Here’s a little known fact: having green thumbs doesn’t necessarily mean you have the most environmentally friendly home. While maintaining a garden may be good for the soul, it can lead to serious resource waste, not to mention water and electricity bills through the roof.
Two companies that offer smart gardening technologies, GreenIQ and Parrot, have joined forces to provide garden lovers with an efficient, eco-friendly and economical way to keep plants healthy. Their collaboration not only paves the way for a new sector of home-use Internet-of-Things (IoT) technologies, but gardens and our planet could become greener because of it.
Greener gardens as a common purpose
CEO of Israeli company GreenIQ, the creator of the app-controlled, WiFi-connected garden computer, Odi Dahan reached out to established French wireless products manufacturer Parrot when he realized that they both offered consumers similar smart gardening devices.
With GreenIQ’s Smart Garden Hub, sprinklers don’t go off when rain is pouring outside and the outdoor lights know to turn on just as the sun sets behind the hills. Their smart garden computer automatically activates the wireless sensors installed into implanted gardening devices, watering and caring for plants according to weather information and daylight schedules collected from the nearest weather station. GreenIQ complements what Mother Nature already provides for your garden by giving it a ‘brain,’ allowing plants to take care of themselves.

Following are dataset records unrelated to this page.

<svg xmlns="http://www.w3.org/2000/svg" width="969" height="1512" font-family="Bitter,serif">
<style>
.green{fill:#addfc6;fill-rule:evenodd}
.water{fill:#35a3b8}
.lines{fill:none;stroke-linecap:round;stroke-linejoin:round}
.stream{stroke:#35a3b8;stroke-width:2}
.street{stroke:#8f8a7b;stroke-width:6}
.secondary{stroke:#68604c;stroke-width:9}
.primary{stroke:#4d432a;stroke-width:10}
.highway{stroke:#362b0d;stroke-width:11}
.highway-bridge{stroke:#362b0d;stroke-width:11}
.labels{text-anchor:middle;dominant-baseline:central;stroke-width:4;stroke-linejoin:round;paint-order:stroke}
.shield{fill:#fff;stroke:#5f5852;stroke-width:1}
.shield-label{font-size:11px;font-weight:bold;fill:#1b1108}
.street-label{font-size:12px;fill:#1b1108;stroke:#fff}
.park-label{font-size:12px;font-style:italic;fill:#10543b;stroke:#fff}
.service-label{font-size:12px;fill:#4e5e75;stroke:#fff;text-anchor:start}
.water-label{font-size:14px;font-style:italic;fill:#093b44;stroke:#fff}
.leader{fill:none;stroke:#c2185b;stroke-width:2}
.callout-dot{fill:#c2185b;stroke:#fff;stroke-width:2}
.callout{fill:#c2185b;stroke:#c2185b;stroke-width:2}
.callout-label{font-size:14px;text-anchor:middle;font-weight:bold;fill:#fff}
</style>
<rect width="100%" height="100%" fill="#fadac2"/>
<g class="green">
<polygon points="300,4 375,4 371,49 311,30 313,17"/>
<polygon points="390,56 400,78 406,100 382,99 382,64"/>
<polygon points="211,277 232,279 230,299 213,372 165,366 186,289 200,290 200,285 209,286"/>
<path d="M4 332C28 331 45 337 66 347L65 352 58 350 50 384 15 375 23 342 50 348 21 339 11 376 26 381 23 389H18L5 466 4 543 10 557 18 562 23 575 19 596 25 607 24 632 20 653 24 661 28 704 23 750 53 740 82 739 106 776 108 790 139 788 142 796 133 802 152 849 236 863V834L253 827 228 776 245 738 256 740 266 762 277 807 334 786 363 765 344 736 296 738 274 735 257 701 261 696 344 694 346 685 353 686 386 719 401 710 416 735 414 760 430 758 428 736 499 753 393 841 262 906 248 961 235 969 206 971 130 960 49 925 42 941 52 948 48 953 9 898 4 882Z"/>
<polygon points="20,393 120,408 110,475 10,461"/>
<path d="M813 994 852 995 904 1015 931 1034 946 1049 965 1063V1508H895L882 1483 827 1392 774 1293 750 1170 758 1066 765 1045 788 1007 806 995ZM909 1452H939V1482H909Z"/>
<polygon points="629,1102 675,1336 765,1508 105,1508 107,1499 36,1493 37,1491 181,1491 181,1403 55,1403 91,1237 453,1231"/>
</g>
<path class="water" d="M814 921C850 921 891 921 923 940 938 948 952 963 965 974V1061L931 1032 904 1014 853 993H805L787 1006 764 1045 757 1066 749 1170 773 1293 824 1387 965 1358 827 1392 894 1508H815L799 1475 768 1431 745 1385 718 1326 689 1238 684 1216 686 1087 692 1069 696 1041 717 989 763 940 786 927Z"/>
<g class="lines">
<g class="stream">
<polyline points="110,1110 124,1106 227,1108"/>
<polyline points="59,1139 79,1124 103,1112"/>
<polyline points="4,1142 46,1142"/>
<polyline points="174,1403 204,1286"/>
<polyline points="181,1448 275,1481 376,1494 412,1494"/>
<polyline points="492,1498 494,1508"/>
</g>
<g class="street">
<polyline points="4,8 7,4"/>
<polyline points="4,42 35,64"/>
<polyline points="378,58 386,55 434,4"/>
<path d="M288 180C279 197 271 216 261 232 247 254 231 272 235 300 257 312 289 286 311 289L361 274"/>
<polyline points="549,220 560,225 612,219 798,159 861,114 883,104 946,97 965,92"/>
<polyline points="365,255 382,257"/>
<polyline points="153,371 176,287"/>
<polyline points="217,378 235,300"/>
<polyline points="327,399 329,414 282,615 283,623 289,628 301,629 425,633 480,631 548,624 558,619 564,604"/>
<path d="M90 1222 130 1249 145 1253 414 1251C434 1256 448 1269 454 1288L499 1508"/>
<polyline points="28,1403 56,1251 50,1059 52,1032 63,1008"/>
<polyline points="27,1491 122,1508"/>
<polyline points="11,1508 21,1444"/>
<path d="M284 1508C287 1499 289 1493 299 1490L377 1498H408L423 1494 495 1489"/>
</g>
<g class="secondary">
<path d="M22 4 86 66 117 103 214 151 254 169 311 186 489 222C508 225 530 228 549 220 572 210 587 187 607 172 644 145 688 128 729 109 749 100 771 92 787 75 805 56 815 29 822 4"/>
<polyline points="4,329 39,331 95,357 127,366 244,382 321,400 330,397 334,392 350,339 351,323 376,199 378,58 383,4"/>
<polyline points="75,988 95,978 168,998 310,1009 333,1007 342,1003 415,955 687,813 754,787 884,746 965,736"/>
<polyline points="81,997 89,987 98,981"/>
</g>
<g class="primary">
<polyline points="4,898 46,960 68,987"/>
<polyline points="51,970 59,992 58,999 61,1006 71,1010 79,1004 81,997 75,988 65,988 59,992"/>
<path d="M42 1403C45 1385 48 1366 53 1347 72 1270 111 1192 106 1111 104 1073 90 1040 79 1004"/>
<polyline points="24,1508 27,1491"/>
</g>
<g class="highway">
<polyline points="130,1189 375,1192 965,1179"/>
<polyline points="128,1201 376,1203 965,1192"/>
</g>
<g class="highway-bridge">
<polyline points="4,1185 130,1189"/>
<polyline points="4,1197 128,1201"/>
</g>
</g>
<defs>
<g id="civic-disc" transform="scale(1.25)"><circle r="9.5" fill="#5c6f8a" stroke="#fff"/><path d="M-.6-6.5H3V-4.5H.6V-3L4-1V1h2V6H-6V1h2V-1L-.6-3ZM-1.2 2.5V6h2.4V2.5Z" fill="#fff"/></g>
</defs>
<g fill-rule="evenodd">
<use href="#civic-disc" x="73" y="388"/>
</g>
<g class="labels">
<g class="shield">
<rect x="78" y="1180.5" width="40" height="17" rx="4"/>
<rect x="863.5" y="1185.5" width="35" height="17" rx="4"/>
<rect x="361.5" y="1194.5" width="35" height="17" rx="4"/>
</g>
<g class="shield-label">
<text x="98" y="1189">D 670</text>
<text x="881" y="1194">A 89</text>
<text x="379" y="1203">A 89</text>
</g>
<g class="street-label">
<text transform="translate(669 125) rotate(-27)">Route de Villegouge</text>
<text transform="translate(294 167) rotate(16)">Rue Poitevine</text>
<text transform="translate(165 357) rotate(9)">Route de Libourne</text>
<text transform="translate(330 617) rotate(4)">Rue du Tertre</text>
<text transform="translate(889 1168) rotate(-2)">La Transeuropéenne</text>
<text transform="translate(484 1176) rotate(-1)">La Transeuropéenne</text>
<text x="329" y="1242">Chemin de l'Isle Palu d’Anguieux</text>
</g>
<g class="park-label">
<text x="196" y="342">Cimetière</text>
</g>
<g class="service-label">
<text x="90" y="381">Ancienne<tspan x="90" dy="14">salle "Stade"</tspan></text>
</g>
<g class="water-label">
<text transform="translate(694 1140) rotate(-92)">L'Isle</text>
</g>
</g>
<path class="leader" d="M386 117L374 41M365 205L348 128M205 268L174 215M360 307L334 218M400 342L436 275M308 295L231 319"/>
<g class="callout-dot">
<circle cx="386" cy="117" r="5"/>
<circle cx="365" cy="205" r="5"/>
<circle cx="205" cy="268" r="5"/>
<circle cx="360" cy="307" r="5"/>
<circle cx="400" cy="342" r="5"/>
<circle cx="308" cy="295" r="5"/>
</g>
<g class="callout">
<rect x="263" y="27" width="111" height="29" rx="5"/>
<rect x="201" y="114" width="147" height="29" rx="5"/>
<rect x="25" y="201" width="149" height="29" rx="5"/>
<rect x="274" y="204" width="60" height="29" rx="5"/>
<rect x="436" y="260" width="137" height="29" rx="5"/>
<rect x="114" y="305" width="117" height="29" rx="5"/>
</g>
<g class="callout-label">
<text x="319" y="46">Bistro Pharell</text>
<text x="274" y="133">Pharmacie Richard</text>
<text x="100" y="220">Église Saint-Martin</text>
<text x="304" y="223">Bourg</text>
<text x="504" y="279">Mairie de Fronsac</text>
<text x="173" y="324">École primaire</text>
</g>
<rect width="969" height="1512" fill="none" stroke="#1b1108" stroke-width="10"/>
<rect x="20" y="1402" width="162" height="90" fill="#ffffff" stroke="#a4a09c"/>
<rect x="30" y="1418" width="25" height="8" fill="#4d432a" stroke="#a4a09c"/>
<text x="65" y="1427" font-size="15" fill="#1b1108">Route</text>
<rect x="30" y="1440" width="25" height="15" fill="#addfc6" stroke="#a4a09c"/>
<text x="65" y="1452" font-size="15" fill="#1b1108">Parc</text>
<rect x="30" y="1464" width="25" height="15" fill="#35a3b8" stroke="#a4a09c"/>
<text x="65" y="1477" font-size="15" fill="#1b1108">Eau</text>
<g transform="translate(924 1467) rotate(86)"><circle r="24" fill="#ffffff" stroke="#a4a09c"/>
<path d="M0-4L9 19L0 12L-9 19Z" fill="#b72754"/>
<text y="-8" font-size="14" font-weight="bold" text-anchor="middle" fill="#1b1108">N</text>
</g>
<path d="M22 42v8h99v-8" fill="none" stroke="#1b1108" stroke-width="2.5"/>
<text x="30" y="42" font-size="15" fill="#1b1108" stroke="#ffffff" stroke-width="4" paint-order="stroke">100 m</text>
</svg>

SEE ALSO: GreenIQ Will Save You Half Of The Water You Use In Your Garden
By contrast, Parrot’s Flower Power product gives plants ‘a voice’ by constantly collecting information on their health and growth status. Flower Power itself is a small device implanted in the soil next to plants that uses wireless sensors to let plant-owner’s know when they should water their plants or add more fertilizer. According to Dahan, “Parrot Flower Power gave a voice to plants. The GreenIQ Smart Garden Hub hears that voice and automatically takes care for all plant’s watering needs.” At the recent 2015 Consumer Electronics Showcase, Parrot released a new feature of its Flower Power system – a ‘smart pot’ that detects when plants are receiving enough light and fertilizer, and waters them when needed.
Now the weather-based irrigation system, the Smart Garden Hub, and an astute gardener’s dream, the Flower Power, have joined forces to create the ultimate gardening machine that communicates over the cloud. “Cloud communication between GreenIQ and Parrot Flower Power will create an eco-system that provides garden owners with all relevant information they need in order to make their gardens green, smart and environmentally friendly,” says Dahan. This development gives gardeners the option to fully customize their smart garden systems with the tools they need, while keeping the possibilities open for connecting to other gardening technologies over the shared GreenIQ-Parrot cloud network.
Cooperation is the name of the ‘smarthouse’ game
Sign up for our free weekly newsletter
SubscribeGreenIQ, which last week presented at CES 2015, the global consumer electronics and consumer technology tradeshow, and Parrot’s collaboration is only part of a growing and competitive market of smart-home technologies. When we think of a ‘smart house,’ images of futuristic, robotic homes may spring to mind, as well as the thought that humans are becoming lazier due to a reliance on technology. But the automation GreenIQ and Parrot’s product provides strives to send the opposite message: the smarter the house, the smarter the people living in them, because they’re saving money.
SEE ALSO: Coral ‘Carpets’ Could Be The Saving Grace For Disappearing Coral Reefs
GreenIQ and Parrot recognize that the applications for their product extend beyond improving individual homes and gardens, having designed their products with the impeding global threat of water scarcity in mind. “There are a lot of customers who are aware of the need to save water, and they appreciate the opportunity that GreenIQ provides them to save water,” Dahan tells NoCamels.
Is the grass green on GreenIQ’s side?
As more smart gardening startups come into play, Dahan believes that it’s GreenIQ and Parrot’s innovative integration that makes them unique from their competitors. “We believe we provide a wider solution to the garden and not targeting specific issues.” Dahan says.
Now, with a strong partnership on hand, GreenIQ plans to strengthen its presence in the public gardens sector, appealing to municipal bodies with the promise of cutting maintenance costs. “We know that millions or maybe hundreds of millions of dollars are being wasted on inefficient watering of public gardens,” says Dahan. “Our next generation of products would be more suitable for this market.”
Recently GreenIQ secured $450,000 in funding from Entree Capital to support its plans for global market expansion and further partnerships. Based in Israel and founded in 2013, GreenIQ has made many strides since its humble beginnings with Dahan as its sole founder and employee, but there is still progress to be made.
While the collaboration between GreenIQ and Parrot enhances the services provided to the smart garden, the green-thumb team has yet to expand their horizons to a possibly more profitable sector in greater need of such smart technologies – agriculture.